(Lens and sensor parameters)

*** Block opens ***

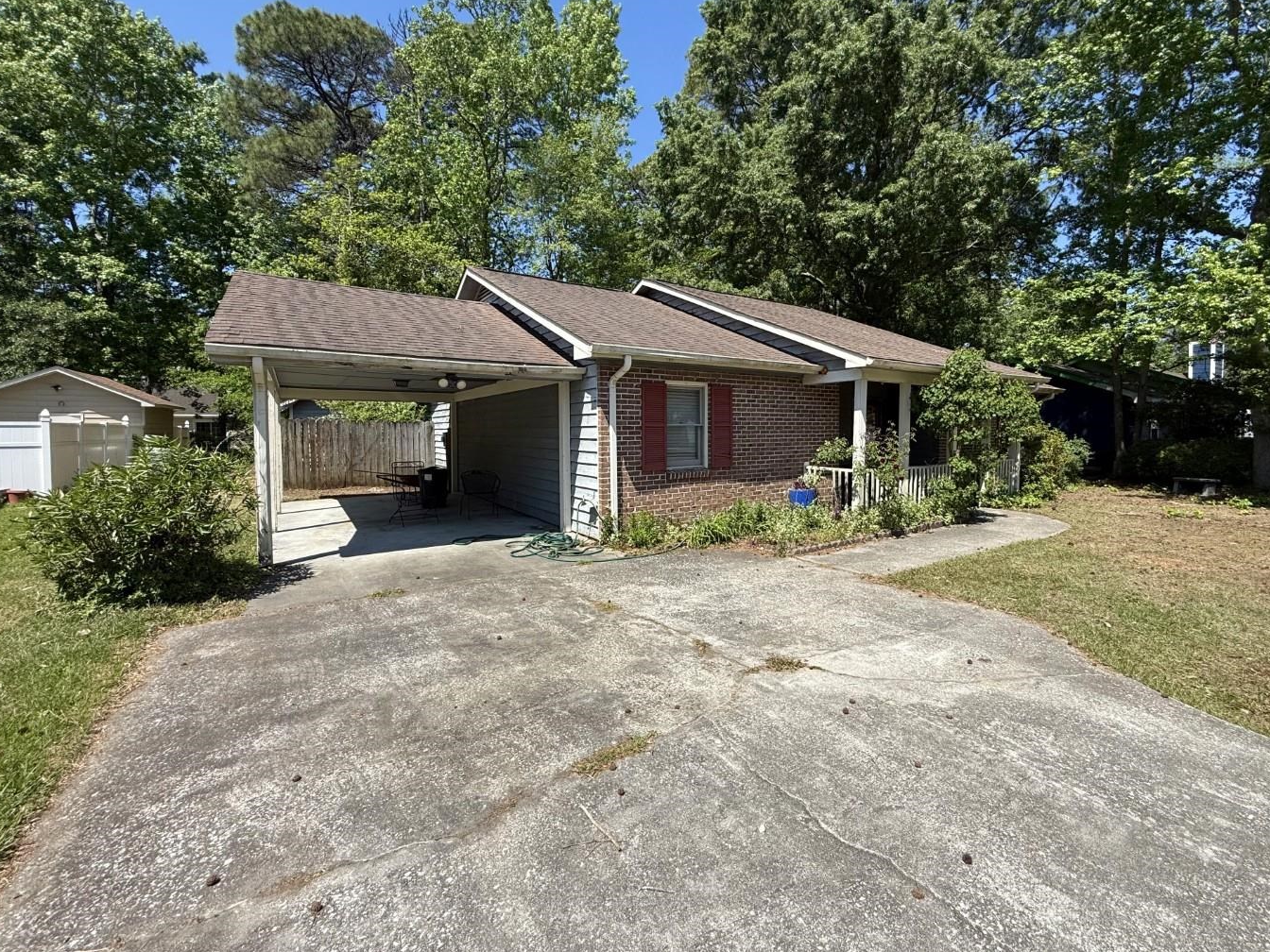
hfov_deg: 98.1
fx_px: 550
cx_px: 669
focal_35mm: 15
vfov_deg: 81.6
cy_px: 446
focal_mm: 2.22
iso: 50
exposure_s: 1/1399
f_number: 2.2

*** Block closes ***

(WHAT YOU NEED TO DO)
Your task is to return the entries above exactly, with no pictures.

(RESULT FOR THIS EXERCISE)
hfov_deg: 98.1
fx_px: 550
cx_px: 669
focal_35mm: 15
vfov_deg: 81.6
cy_px: 446
focal_mm: 2.22
iso: 50
exposure_s: 1/1399
f_number: 2.2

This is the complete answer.